Länger als das Leben

Der Berner Jazzpianist Jérôme De Carli ehrt den ikonischen Jazzmusiker Nat King Cole mit einer Tribut-Platte, die er bei BeJazz getauft hätte.

«Ich bin 54 Jahre alt und kenne ihn seit 60 Jahren», sagt Jérôme De Carli über seine Beziehung zum amerikanischen Jazzmusiker Nat King Cole, den er als einen der Besten seines Fachs bezeichnet. Seine Faszination gelte der unverwechselbaren Stimme Coles, des Weiteren sei er ein fantastischer Pianist, was ihm, der in den 30er-Jahren noch nicht als Sänger in Erscheinung getreten sei, die Bezeichnung «Louis Arm­strong der Pianisten» eingebracht hatte. Weltweit bekannt wurde Cole in den 60er-Jahren, als «Schnulzen-­Sänger», so De Carli.

Jazz ohne Schlagzeug

Im Jahr 2019 wäre der Afroamerikaner, der in der Baptisten-Kirche seines Vaters zu spielen begann, 100 Jahre alt geworden. Zu diesem Anlass veröffentlichte De Carli die Tribut-CD «100 Years of Nat King Cole», die bei BeJazz hätte getauft werden sollen. Die Stücke, die der Berner Musiker für die Plattentaufe wählte, stammen aus der Zeit, als Cole im Trio ohne Schlagzeug tourte.

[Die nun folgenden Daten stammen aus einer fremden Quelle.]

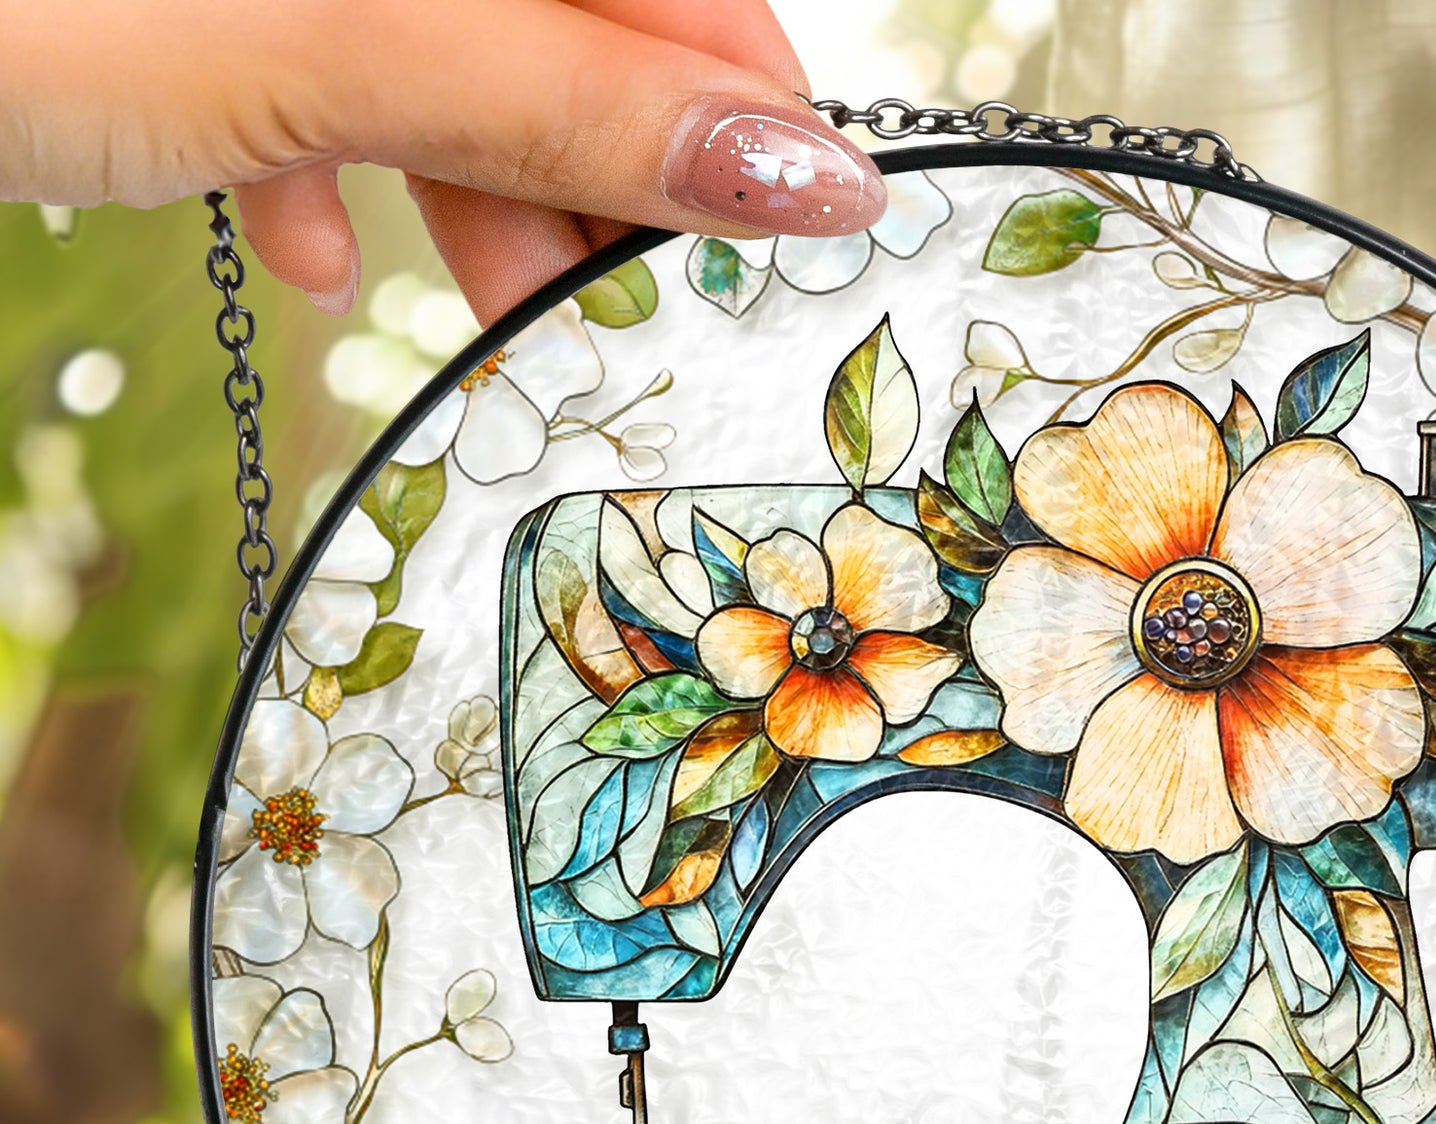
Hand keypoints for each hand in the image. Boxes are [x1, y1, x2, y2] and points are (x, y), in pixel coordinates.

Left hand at [0, 0, 884, 319]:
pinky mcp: (194, 0)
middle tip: (619, 331)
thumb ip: (566, 90)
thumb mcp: (322, 43)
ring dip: (468, 194)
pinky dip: (322, 159)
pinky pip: (306, 56)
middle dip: (594, 177)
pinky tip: (304, 244)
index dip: (739, 101)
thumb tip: (793, 158)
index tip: (787, 247)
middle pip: (559, 17)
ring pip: (438, 50)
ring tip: (475, 329)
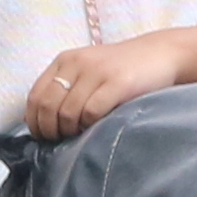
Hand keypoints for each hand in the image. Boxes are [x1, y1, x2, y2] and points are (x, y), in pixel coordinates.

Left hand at [18, 22, 196, 139]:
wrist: (161, 54)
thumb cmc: (124, 70)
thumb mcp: (89, 72)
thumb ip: (67, 89)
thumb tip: (43, 122)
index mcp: (65, 61)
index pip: (35, 96)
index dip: (35, 121)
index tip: (45, 136)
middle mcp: (76, 63)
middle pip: (48, 106)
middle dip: (51, 130)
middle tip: (62, 141)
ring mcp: (96, 72)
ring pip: (68, 112)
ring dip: (71, 131)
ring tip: (82, 135)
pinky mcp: (117, 83)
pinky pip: (91, 112)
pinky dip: (90, 126)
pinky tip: (97, 127)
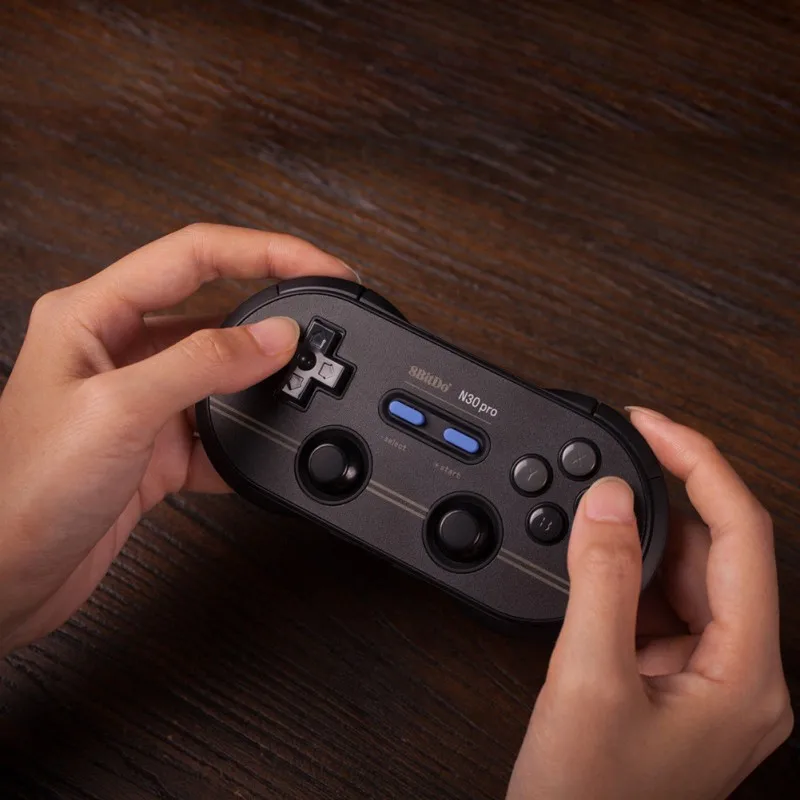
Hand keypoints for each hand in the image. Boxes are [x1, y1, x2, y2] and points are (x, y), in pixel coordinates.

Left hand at [0, 223, 356, 655]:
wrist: (6, 580)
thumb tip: (275, 336)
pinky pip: (219, 431)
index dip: (266, 251)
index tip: (320, 267)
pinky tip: (267, 453)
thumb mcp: (119, 410)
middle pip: (215, 308)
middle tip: (326, 323)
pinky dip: (248, 442)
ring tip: (307, 384)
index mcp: (94, 314)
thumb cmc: (25, 490)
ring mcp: (141, 400)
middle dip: (273, 314)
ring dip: (264, 381)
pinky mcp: (156, 447)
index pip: (196, 255)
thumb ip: (203, 364)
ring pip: (222, 373)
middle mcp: (119, 350)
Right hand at [507, 408, 792, 799]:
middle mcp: (741, 675)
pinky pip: (659, 608)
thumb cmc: (588, 799)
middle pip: (714, 554)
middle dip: (660, 507)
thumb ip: (601, 579)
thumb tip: (608, 499)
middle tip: (608, 474)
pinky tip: (595, 580)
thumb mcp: (588, 679)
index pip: (740, 535)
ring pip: (684, 580)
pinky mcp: (676, 684)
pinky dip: (625, 581)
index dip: (698, 465)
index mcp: (746, 674)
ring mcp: (710, 681)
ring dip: (638, 547)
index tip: (652, 426)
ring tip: (591, 536)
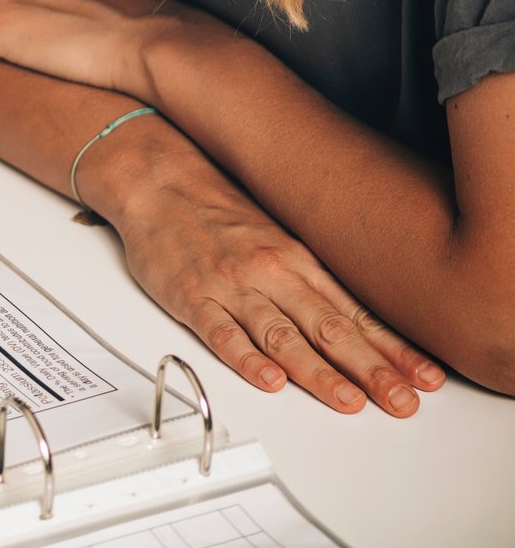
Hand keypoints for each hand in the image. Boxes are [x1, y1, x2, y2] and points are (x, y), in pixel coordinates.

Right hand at [99, 141, 445, 416]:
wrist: (158, 180)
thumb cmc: (217, 211)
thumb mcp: (278, 237)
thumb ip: (314, 281)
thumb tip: (362, 324)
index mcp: (298, 261)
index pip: (356, 314)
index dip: (393, 350)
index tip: (424, 378)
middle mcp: (271, 273)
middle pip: (329, 328)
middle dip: (371, 369)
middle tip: (401, 401)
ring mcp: (231, 286)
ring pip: (281, 335)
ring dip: (318, 371)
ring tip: (348, 400)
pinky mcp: (189, 296)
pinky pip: (220, 332)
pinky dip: (246, 358)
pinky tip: (268, 379)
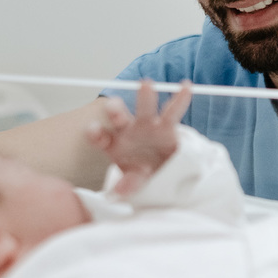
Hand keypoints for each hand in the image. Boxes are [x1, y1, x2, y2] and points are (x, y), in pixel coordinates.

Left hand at [85, 80, 191, 195]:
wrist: (161, 170)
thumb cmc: (141, 172)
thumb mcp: (135, 180)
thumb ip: (128, 184)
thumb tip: (118, 193)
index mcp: (113, 144)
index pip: (101, 137)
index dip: (96, 133)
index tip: (91, 129)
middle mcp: (128, 131)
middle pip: (119, 118)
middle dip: (116, 110)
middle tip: (113, 104)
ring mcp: (147, 125)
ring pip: (145, 110)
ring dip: (145, 97)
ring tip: (146, 84)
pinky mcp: (166, 125)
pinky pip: (173, 111)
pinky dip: (180, 98)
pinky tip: (185, 87)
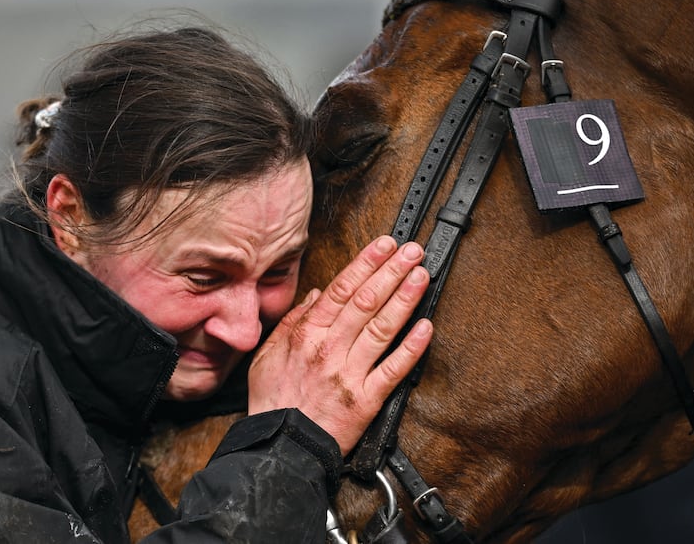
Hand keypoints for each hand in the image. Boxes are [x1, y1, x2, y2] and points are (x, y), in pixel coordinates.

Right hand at [247, 235, 431, 454]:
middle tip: (411, 252)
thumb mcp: (268, 356)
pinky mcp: (366, 399)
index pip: (342, 290)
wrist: (282, 447)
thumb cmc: (274, 402)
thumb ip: (292, 322)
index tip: (383, 246)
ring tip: (421, 277)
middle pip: (366, 302)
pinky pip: (393, 369)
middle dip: (391, 272)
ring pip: (381, 328)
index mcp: (306, 335)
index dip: (366, 264)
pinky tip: (426, 328)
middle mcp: (329, 349)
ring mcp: (349, 373)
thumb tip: (316, 296)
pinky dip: (411, 348)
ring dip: (404, 299)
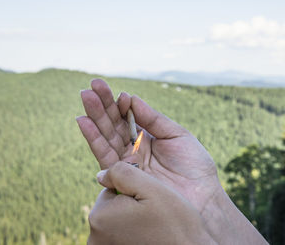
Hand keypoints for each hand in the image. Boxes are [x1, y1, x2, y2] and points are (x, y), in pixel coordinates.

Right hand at [77, 79, 266, 243]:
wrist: (201, 197)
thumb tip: (132, 98)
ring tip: (85, 97)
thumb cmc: (194, 166)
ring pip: (106, 137)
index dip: (120, 104)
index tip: (118, 92)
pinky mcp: (122, 177)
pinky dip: (93, 138)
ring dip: (94, 117)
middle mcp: (134, 150)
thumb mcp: (177, 135)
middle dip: (102, 106)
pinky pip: (104, 156)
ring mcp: (127, 163)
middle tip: (91, 87)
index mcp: (148, 138)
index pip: (128, 117)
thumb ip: (153, 119)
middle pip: (114, 125)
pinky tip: (84, 121)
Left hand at [88, 161, 214, 244]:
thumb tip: (102, 175)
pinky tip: (150, 239)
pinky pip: (121, 236)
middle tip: (153, 217)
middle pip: (112, 206)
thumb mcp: (152, 188)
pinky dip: (133, 235)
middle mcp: (95, 237)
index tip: (150, 204)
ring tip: (153, 230)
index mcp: (100, 216)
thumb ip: (123, 173)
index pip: (111, 188)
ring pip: (117, 221)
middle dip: (131, 206)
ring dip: (133, 221)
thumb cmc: (175, 224)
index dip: (133, 190)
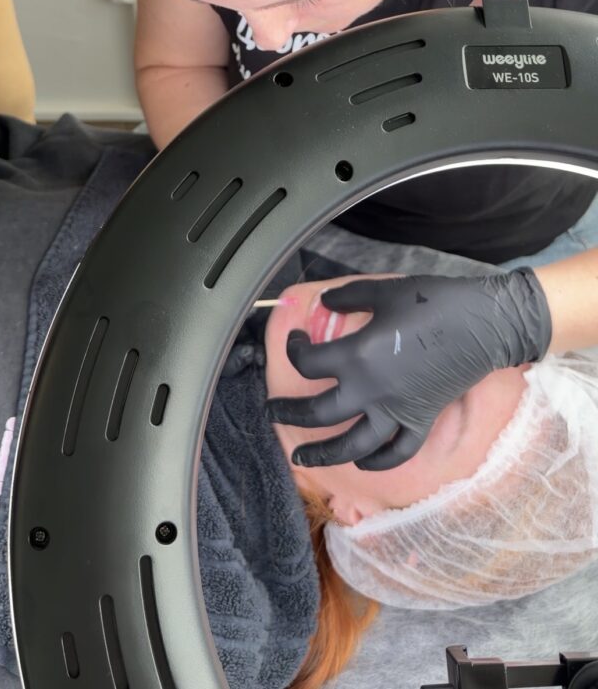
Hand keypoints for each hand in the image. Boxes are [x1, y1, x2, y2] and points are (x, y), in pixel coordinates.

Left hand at [266, 269, 550, 469]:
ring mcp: (396, 411)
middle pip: (319, 413)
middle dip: (289, 414)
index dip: (294, 351)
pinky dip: (379, 462)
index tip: (295, 342)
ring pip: (352, 446)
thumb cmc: (432, 301)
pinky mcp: (420, 420)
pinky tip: (363, 463)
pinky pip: (397, 451)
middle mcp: (370, 391)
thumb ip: (348, 297)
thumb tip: (323, 302)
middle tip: (271, 412)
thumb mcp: (384, 291)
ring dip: (323, 454)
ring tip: (301, 458)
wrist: (482, 323)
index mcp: (356, 356)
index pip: (308, 364)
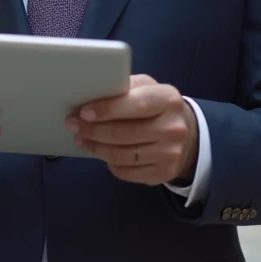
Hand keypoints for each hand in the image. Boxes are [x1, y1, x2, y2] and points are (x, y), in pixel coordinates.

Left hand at [66, 74, 197, 184]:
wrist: (188, 135)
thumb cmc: (158, 107)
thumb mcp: (148, 88)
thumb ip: (125, 88)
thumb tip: (92, 94)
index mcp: (168, 99)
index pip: (136, 104)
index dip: (107, 109)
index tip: (84, 112)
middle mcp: (172, 128)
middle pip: (124, 133)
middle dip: (93, 130)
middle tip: (73, 125)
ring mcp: (170, 153)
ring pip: (122, 155)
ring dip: (96, 148)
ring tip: (81, 139)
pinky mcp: (163, 173)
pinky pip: (127, 172)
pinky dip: (110, 163)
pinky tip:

De Carli spielt die Stücke ebenfalls im Trio und gleicher Aufstellung: mit Thomas Dürst am Bass und Slawek Plizga an der Gitarre.

Originale Arrangements

Er sei im Vergleich zum Original kein dermassen herausragender Sänger, wolle den Hörerinnen und Hörern aber dennoch mit der Interpretation von Coles Stücken nach originalen Ton­arten und Arrangements die Klänge der 40er- und 50er-Jahre näherbringen, sagt De Carli. In der Tat ist seine Stimme kühler als jene von Cole, was der dichten und tempo­­reichen Instrumentation jedoch eine wohlklingende Leichtigkeit verleiht.